_TASK TO CARRY OUT:_
A word-for-word copy of the data is what's wanted; pictures stay out of it.
++++ RECORDED INFORMATION ++++
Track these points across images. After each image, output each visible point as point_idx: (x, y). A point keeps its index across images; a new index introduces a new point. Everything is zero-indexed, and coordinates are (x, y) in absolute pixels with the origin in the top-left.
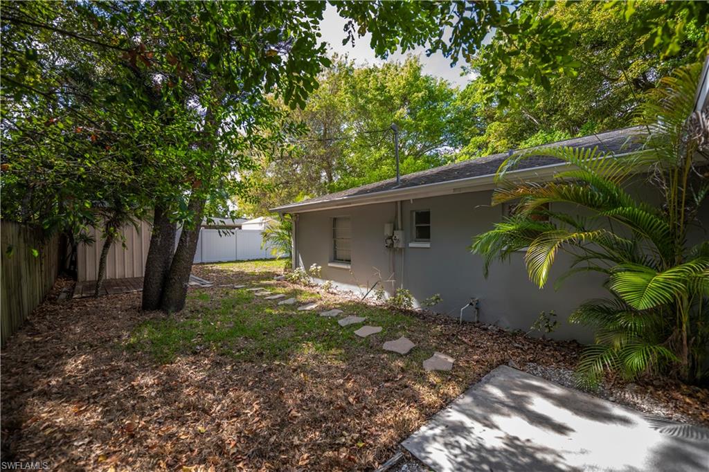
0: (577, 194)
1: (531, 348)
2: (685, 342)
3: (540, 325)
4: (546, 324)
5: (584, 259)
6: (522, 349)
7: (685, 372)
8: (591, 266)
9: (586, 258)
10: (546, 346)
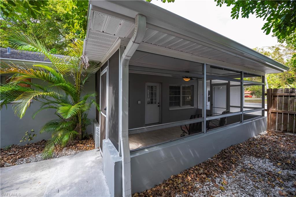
0: (44, 76)
1: (20, 152)
2: (80, 128)
3: (26, 138)
4: (29, 137)
5: (46, 104)
6: (14, 154)
7: (80, 137)
8: (50, 106)
9: (48, 103)
10: (29, 147)
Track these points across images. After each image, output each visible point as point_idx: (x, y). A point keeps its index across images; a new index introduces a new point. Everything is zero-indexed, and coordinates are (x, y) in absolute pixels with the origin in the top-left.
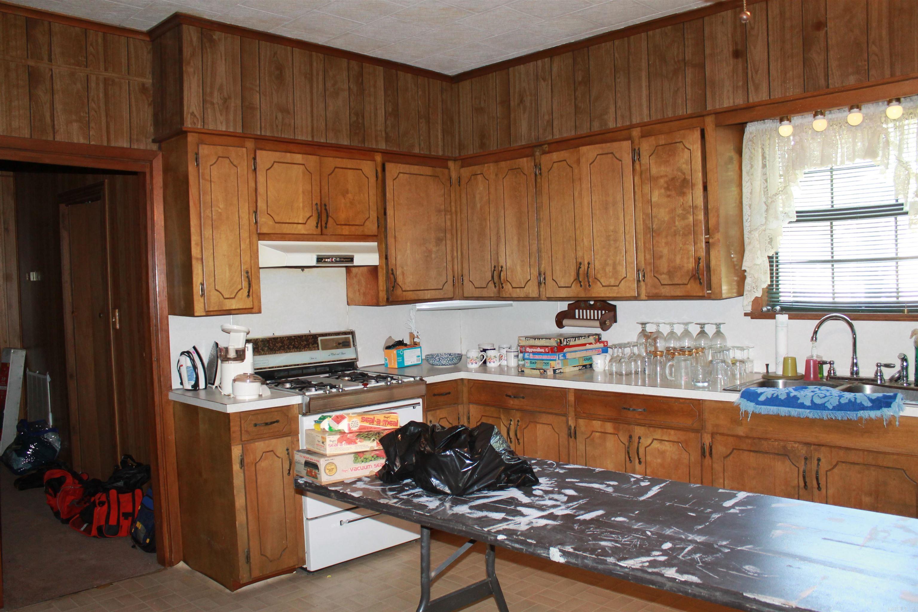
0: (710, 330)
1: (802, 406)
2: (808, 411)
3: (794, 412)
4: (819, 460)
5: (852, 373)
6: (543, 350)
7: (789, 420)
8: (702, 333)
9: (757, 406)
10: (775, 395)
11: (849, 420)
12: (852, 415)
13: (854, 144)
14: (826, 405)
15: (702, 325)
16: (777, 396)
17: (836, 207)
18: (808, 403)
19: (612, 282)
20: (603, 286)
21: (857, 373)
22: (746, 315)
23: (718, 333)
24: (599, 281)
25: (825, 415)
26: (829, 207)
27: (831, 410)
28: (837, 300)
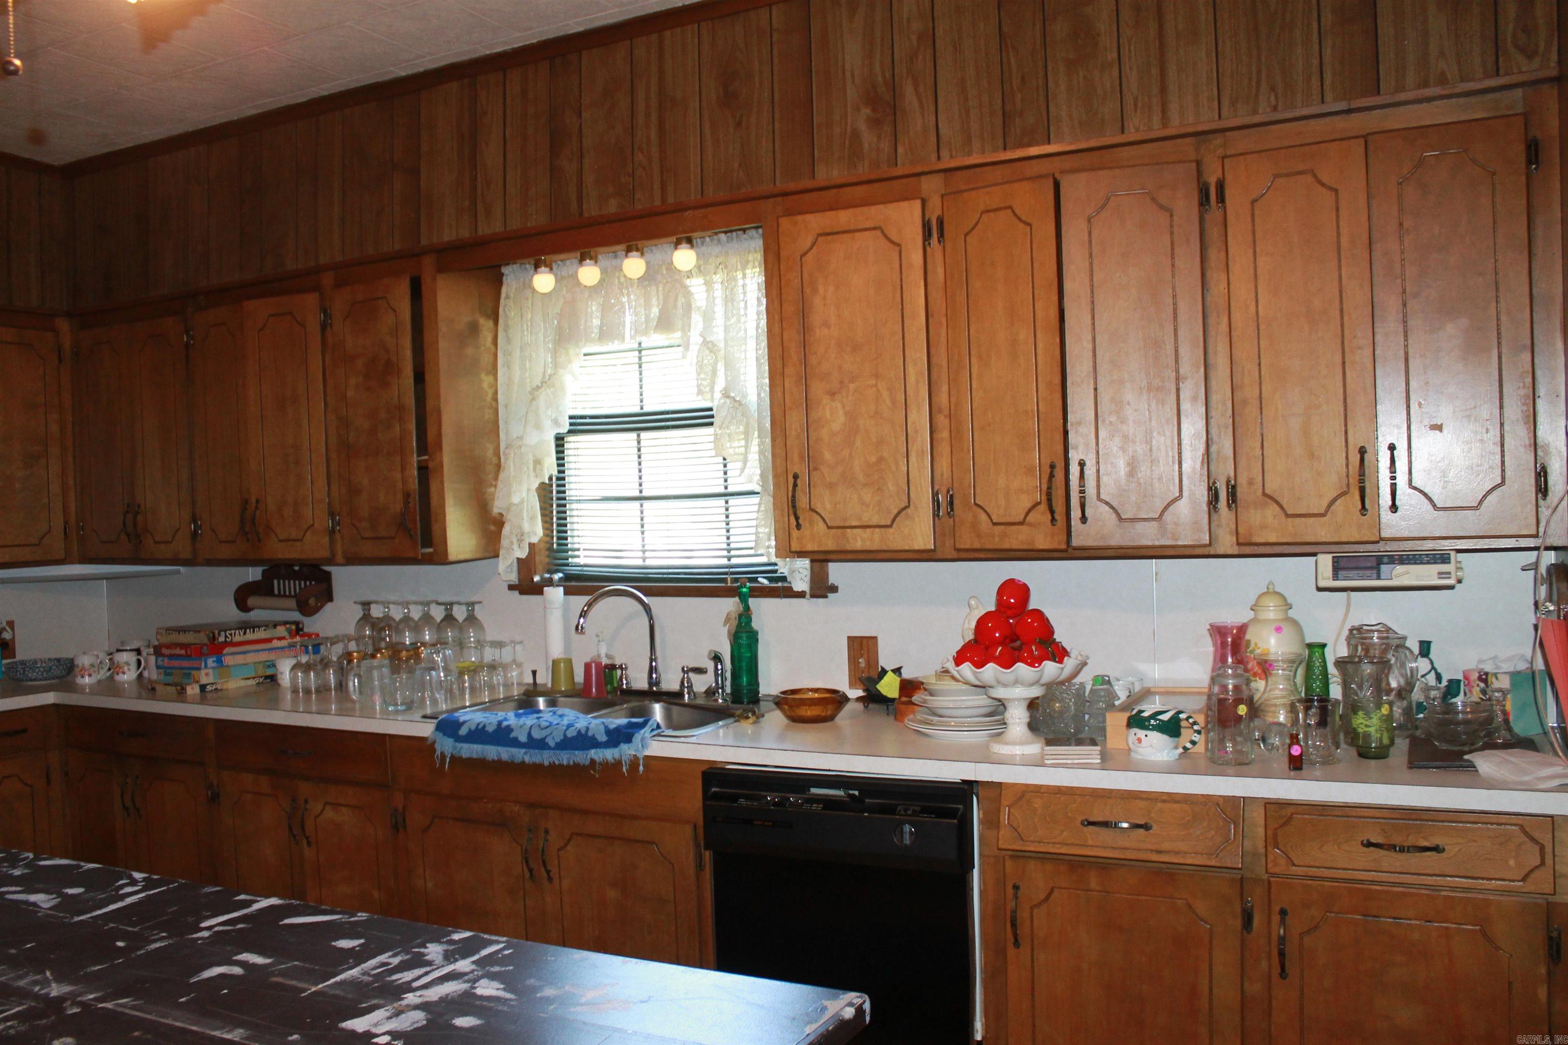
0: (460, 613)
1: (515, 743)
2: (523, 751)
3: (505, 753)
4: (547, 832)
5: (651, 684)
6: (183, 652)
7: (499, 766)
8: (449, 618)
9: (457, 744)
10: (480, 727)
11: (576, 766)
12: (581, 757)
13: (648, 306)
14: (546, 741)
15: (449, 606)
16: (484, 726)
17: (647, 409)
18: (523, 738)
19: (294, 534)
20: (280, 541)
21: (657, 683)
22: (511, 587)
23: (471, 619)
24: (274, 531)
25: (545, 758)
26: (637, 410)
27: (554, 749)
28: (649, 562)
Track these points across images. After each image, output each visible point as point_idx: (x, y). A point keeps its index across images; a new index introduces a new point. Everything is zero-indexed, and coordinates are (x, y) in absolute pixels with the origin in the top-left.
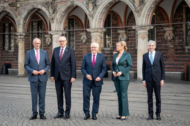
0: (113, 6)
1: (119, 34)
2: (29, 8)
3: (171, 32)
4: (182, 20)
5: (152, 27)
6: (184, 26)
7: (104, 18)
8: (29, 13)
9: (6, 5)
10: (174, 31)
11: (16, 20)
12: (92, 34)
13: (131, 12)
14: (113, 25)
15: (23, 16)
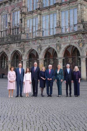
++++
_ANSWER SPACE:_
Track these points across images. After each image, output each visible point as point_idx: (x, y). A point keeps its index across images; a new index introduces a new point. Everything is zero-indexed, and coordinates are (x, y) in absolute pixels with the origin in the top-left.
0: (577, 194)
1: (531, 348)
2: (685, 342)
3: (540, 325)
4: (546, 324)
5: (584, 259)
6: (522, 349)
7: (685, 372)
8: (591, 266)
9: (586, 258)
10: (546, 346)
0: (44, 76)
1: (20, 152)
2: (80, 128)
3: (26, 138)
4: (29, 137)
5: (46, 104)
6: (14, 154)
7: (80, 137)
8: (50, 106)
9: (48, 103)
10: (29, 147)
Track these points across images. After each image, output each visible point as point_idx: (x, y). A point keeps its index across images; a new index introduces a new point. Everything is zero-indexed, and coordinates are (x, y) in absolute pixels with the origin in the top-left.
0: (710, 330)
1: (802, 406)
2: (808, 411)
3: (794, 412)
4: (819, 460)
5: (852, 373)
6: (543, 350)
7: (789, 420)
8: (702, 333)
9: (757, 406)
10: (775, 395)
11: (849, 420)
12: (852, 415)
13: (854, 144)
14: (826, 405)
15: (702, 325)
16: (777, 396)
17: (836, 207)
18: (808, 403)
19: (612, 282)
20: (603, 286)
21: (857, 373)
22: (746, 315)
23: (718, 333)
24: (599, 281)
25: (825, 415)
26: (829, 207)
27: (831, 410)
28: (837, 300)
0: (460, 613)
1: (515, 743)
2: (523, 751)
3: (505, 753)
4: (547, 832)
5: (651, 684)
6: (183, 652)
7: (499, 766)
8: (449, 618)
9: (457, 744)
10: (480, 727)
11: (576, 766)
12: (581, 757)
13: (648, 306)
14: (546, 741)
15: (449, 606)
16: (484, 726)
17: (647, 409)
18: (523, 738)
19: (294, 534)
20: (280, 541)
21: (657, 683)
22: (511, 587)
23: (471, 619)
24: (274, 531)
25: (545, 758)
26: (637, 410)
27: (554, 749)
28: (649, 562)
Track these points across images. After each image, output each visible point as point_idx: (x, y). A point keeps its index across images; a new index introduces a new point. Everything is zero-indexed, and coordinates are (x, y) in absolute pixels with the origin in the top-left.
0: (113, 6)
1: (119, 34)
2: (29, 8)
3: (171, 32)
4: (182, 20)
5: (152, 27)
6: (184, 26)
7: (104, 18)
8: (29, 13)
9: (6, 5)
10: (174, 31)
11: (16, 20)
12: (92, 34)
13: (131, 12)
14: (113, 25)
15: (23, 16)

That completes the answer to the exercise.